While I agree with you about typical bread found in US grocery stores, there are plenty of small bakeries in the US that make "real" bread. Every city or even decently-sized town that I've been in had a least one solid bakery with bread/pastries/etc baked fresh every day. Find them and support them!
They exist in some cities, sure, but across wide swathes of the country, they are nowhere to be found. The craft is dead, and in its place we have industry and logistics.
Where I see 'real' bread for sale in the US, it is marketed as a luxury good for the affluent, and the price reflects this. I see this as scandalous - charging a premium for what I would consider ordinary 'natural' food.
What really pains me is that an ordinary loaf of industrial spongebread at Walmart costs the same as a very high quality (and heavier/denser) loaf of proper bread (such as a standard Mischbrot) at a bake shop in Germany. It's obscene given that labor and especially energy costs are considerably higher in Germany, so it isn't like comparing a US price to a dirt cheap low-wage country.
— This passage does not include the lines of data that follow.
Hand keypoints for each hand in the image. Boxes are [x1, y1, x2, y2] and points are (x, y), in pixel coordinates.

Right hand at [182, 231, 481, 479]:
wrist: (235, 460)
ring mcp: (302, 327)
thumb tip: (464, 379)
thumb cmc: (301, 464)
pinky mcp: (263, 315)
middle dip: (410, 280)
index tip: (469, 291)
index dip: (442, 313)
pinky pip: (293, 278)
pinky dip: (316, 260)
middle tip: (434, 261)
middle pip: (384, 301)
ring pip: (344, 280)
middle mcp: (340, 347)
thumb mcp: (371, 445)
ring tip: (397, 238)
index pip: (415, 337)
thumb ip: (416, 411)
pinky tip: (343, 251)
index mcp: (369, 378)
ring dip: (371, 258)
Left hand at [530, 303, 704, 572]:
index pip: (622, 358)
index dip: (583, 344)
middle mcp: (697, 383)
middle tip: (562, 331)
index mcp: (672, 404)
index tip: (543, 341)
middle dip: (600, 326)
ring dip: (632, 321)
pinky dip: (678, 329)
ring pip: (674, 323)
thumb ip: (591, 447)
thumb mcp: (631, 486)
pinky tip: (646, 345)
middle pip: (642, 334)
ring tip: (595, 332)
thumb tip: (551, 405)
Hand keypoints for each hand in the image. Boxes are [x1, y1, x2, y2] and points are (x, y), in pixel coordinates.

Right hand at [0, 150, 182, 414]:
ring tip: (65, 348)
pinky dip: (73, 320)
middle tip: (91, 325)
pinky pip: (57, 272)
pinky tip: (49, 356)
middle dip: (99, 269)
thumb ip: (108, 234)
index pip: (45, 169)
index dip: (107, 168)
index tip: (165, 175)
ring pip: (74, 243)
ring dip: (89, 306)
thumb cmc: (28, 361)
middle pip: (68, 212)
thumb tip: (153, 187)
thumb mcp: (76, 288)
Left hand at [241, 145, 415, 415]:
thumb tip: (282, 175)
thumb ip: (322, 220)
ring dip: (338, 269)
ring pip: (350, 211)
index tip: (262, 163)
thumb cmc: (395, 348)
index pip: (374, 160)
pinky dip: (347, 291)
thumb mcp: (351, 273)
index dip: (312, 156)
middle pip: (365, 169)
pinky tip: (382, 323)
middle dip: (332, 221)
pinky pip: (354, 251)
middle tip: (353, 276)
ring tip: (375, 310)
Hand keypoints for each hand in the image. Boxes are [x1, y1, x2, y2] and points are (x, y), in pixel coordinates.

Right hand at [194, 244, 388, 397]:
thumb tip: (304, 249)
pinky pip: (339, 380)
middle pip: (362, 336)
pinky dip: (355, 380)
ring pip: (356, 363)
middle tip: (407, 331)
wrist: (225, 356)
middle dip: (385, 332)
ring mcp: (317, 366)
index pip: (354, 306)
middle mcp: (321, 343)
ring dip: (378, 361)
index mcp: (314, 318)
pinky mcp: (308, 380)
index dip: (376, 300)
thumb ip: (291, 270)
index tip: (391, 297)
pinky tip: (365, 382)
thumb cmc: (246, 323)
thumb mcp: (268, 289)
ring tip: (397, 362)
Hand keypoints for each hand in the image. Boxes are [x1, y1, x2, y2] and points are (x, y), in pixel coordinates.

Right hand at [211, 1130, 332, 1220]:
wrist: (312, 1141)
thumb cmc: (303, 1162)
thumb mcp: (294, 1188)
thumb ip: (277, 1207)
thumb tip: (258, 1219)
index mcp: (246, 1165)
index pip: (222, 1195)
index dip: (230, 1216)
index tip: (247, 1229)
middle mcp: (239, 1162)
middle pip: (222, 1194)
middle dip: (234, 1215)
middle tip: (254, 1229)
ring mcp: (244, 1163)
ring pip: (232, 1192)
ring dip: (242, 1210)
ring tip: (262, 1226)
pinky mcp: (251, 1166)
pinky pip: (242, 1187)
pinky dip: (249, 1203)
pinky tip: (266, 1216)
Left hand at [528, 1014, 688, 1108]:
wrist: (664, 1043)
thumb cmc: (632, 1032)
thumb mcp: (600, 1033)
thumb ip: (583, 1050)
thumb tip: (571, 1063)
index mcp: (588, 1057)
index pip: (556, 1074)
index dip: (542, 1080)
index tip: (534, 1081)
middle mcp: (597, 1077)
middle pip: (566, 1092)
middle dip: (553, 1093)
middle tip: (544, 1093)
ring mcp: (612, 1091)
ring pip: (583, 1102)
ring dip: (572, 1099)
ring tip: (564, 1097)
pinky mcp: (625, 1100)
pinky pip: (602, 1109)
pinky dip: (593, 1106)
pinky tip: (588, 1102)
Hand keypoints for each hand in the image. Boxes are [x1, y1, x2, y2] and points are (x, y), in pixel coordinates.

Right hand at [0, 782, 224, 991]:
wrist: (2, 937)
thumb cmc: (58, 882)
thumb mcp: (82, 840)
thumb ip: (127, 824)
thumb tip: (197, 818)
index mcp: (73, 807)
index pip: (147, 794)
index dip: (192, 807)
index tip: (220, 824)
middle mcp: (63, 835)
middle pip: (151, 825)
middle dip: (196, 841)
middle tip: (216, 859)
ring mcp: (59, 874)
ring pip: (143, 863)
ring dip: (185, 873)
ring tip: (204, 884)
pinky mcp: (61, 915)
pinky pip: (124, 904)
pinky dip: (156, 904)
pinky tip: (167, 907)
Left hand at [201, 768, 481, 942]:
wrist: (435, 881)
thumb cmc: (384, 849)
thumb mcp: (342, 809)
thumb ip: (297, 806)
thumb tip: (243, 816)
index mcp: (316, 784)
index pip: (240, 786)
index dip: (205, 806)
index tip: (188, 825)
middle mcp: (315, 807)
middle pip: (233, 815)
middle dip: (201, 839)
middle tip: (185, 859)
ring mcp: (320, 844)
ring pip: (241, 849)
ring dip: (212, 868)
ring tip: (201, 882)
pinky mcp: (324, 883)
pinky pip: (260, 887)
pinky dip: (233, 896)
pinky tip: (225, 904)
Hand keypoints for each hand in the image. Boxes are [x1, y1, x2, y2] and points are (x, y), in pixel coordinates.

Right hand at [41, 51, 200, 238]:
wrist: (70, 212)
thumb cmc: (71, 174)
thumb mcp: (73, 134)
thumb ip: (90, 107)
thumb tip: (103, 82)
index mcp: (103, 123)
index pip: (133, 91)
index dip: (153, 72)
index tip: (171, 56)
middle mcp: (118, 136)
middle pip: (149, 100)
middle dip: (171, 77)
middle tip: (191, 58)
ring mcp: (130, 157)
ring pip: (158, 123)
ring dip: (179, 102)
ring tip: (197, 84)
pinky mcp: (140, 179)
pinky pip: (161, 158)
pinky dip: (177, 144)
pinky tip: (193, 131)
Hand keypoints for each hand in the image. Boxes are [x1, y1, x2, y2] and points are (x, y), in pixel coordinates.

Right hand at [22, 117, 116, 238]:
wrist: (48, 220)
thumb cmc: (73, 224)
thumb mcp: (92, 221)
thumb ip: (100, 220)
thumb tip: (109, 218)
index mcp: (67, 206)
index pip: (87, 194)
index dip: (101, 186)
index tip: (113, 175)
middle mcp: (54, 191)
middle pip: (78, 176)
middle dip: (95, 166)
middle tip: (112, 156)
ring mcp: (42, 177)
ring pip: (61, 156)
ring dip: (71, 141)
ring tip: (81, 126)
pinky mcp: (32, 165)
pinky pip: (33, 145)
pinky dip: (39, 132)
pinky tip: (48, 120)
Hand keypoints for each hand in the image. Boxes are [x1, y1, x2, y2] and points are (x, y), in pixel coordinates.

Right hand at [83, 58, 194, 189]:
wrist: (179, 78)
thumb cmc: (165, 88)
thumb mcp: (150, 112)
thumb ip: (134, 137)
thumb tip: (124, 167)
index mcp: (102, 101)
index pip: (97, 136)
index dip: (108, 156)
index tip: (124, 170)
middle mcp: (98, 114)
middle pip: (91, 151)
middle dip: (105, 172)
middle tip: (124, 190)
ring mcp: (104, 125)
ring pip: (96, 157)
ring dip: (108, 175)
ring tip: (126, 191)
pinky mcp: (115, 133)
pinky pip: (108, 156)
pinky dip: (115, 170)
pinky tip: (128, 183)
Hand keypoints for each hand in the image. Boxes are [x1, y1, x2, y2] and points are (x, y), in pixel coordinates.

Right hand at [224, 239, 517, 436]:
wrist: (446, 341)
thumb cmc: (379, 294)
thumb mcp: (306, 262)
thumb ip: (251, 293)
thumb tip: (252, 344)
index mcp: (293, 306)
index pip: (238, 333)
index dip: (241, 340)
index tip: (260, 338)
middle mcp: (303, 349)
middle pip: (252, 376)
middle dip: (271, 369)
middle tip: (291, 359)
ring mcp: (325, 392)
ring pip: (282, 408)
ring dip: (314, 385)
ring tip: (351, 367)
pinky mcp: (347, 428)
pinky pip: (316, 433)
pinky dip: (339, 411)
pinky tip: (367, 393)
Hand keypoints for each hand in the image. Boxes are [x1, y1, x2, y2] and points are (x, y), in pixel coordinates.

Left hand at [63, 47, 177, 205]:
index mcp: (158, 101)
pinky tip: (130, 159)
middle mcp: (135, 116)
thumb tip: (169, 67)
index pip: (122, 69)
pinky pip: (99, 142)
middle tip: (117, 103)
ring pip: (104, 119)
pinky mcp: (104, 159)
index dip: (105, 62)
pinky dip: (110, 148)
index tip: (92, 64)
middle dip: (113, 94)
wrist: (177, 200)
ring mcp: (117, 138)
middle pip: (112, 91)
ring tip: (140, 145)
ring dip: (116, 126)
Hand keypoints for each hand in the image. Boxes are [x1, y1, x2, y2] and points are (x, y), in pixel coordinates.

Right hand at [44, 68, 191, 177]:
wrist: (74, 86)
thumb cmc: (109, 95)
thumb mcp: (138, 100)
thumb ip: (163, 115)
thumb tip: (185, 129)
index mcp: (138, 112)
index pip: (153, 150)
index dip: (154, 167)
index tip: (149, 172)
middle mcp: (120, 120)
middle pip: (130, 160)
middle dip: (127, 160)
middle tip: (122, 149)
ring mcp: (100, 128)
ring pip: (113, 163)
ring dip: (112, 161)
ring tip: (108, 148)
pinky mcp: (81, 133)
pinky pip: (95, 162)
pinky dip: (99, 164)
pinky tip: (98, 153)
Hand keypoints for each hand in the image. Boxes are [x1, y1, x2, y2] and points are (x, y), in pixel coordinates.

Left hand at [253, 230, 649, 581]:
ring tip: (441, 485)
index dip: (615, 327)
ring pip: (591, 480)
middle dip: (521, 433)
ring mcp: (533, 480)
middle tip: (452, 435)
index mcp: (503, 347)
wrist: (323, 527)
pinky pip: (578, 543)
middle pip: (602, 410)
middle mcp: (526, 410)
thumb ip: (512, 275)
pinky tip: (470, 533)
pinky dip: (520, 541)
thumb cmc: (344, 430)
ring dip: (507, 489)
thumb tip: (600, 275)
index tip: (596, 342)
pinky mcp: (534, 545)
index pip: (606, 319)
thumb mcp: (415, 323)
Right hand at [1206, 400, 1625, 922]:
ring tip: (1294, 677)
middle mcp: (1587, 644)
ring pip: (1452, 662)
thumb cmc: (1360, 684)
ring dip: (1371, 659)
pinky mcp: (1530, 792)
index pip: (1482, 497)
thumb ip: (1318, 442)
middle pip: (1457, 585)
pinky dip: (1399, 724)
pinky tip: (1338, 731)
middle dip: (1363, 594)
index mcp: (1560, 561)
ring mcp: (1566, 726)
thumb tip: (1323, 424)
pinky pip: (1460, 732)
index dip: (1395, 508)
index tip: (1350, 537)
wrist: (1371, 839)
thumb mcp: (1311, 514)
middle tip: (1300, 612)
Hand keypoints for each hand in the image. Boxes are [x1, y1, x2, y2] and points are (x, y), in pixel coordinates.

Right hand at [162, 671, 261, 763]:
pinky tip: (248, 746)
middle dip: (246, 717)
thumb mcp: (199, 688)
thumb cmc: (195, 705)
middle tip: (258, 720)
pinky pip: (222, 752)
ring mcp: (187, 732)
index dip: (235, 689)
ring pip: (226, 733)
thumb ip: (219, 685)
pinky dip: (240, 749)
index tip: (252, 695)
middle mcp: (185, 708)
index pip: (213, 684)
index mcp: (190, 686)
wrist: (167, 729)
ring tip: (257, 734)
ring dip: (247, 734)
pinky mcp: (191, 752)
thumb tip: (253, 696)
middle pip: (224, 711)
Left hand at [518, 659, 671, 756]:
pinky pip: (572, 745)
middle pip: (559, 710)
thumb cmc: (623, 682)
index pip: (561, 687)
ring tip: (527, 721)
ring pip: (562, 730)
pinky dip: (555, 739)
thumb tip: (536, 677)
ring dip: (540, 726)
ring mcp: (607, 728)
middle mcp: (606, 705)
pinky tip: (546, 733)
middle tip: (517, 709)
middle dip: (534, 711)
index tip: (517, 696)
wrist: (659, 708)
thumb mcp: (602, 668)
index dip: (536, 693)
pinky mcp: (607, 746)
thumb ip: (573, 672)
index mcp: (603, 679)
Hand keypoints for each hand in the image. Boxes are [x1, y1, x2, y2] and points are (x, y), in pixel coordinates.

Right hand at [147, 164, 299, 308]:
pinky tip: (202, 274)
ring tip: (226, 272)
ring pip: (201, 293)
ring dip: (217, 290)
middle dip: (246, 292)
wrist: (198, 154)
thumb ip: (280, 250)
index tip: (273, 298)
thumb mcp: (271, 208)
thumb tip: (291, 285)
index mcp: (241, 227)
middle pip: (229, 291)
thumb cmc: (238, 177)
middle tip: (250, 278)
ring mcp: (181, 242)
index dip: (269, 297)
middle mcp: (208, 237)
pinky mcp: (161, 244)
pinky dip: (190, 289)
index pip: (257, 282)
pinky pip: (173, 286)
I have noticed that since the pandemic there seems to be a lot more interest in quality home baking in the US, but it seems that people are rediscovering fire in a vacuum without any real training or knowledge - because the traditional craft is dead.
I am growing a little spelt in the garden this year from organic seed sourced in Germany. If it works, I will save my new seed and try it on a larger scale next year.
> Any bread in the normal isle that you can buy and have on your counter for over a week, where it still looks and feels and tastes the same is an abomination.
Most grocery stores have a "fresh" bread section where they're at least giving it the final bake in the store. Some grocery stores have quite competent bread selection.
Yes but it's all squishy. Bread is not supposed to have that texture, ever. I can only guess that most Americans object to actually having to chew their food.
The form of iron "supplementation" universally added to flour in the US is little more than that. There's some theories that this impacts gut bacteria, particularly the ones associated with B-vitamin.
Iron shavings -> bad bacteria -> poor Vitamin B status -> intestinal lining damage -> celiac, allergies and autoimmune
TLDR; bread in the US makes people sick, not in Europe
This seems to be a common thread throughout history. It's hard to distinguish old traditions from very old traditions from ancient ones, so they all become a blurred jumble, and the traditions just are whatever they are at any given time.
Tradition is anything your grandparents did that you also do. Few people remember their great-grandparents well enough to know if they also did something, (with modern medicine this is somewhat more likely, but still not common) and thus few have any clue if it is something their grandparents started or not.
Unless of course it was written down. Some religions have things written down as of a few thousand years ago. Just looking at them though we can see plenty of examples of things written down being ignored for a while and then some reformer comes and revives the tradition. Anything not written down is questionable in ability to survive for long.
Even bread, I suspect, is probably a lot different than we realize. There is a wide range in what that can cover, with many of the types of bread that last longer being popular for their longevity in older times.
And that doesn't even get into the drastic shift in diet that came from rationing times. There are a lot of parts of the animal that we used to directly eat.